A task is stuck blocked or failed
Read the task's history first, fix the root cause, then re-queue it.
engineer status # Find the task's 8-character ID prefix and state
engineer why <task-id> # Timeline: state transitions, events, block reason, cost
engineer retry <task-id> # Re-queue a blocked or failed taskengineer why prints the block reason and what the task needs to proceed, plus its full timeline and cost. engineer retry re-queues a blocked or failed task and resets its automatic retry counters; the daemon picks it up on the next scheduling cycle. It uses the database directly, so it works even while the daemon is stopped. Retry only once the root cause is addressed — re-queuing without fixing what blocked or failed the task just repeats the outcome.
| State | Why it happened | What to do |
|---|---|---|
blocked | The task needs owner input (a clarifying answer, a decision, missing access) | Provide what engineer why says it needs, then engineer retry <task-id>. |
failed | The retry policy exhausted its automatic budget, or the hard cap on total active time (max_active_duration_ms, 8h by default) triggered | Address the root cause — fix the crash, raise the cap — then engineer retry <task-id>. |
See retry for the full command reference.
A cost limit terminated work
The Engineer enforces the spending caps in safety.yaml. Warnings fire at 80% of each limit; on a breach it terminates the offending work and tells the owner.
- A per-task or per-provider breach transitions that one task to
blocked, comments on its source ticket ("Task blocked — cost limit reached."), and DMs the owner. - A global daily or monthly breach terminates every in-flight task and sends a single owner alert.
You will see it in the owner DM/alert, on the task's source ticket, and in engineer why <task-id> (the block reason and the cost.incurred timeline). A terminated task is blocked, so engineer retry <task-id> resumes it once you have headroom.

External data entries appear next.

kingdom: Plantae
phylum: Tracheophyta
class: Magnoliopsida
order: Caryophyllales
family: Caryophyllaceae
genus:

To raise the ceiling, edit cost_limits in ~/.engineer/config/safety.yaml (per_task, daily, monthly, and per-provider request caps) and restart the daemon. See Safety Configuration for the full key reference. Leaving every limit null means spending is unbounded — engineer doctor warns when no cap is set.
Where to look
| Source | Command / path | Shows |
|---|---|---|
| Health checks | engineer doctor | Every category, with a remedy on each failure or warning |
| Daemon logs | engineer logs (--follow, --raw, --lines N); files in ~/.engineer/logs/ | Everything the daemon does, including plugin polling and errors |
| Daemon status | engineer status (--all for terminal tasks) | Whether the daemon is running, plus the task list |
| Per-task history | engineer why <task-id> | One task's timeline, block reason, and cost |
| Dashboard | http://localhost:3847 (starts with the daemon) | Live tasks, metrics, agent calls, and traces in the browser |
Resetting the database
The Engineer is pre-v1: a breaking schema change ships without a data migration. If the database is corrupt, an upgrade reshaped the schema, or you just want a clean slate, delete it and let the daemon recreate it:
engineer stop
rm ~/.engineer/data/engineer.db
engineer startFor a full development reset (rebuild, relink the CLI, clear the whole data directory, fresh interactive setup), use ./scripts/reset.sh instead. See the reset reference.
Filing an issue
If none of the above resolves it, open an issue at github.com/FarzamMohammadi/the-engineer/issues. Include the failing engineer doctor output and the relevant lines from engineer logs.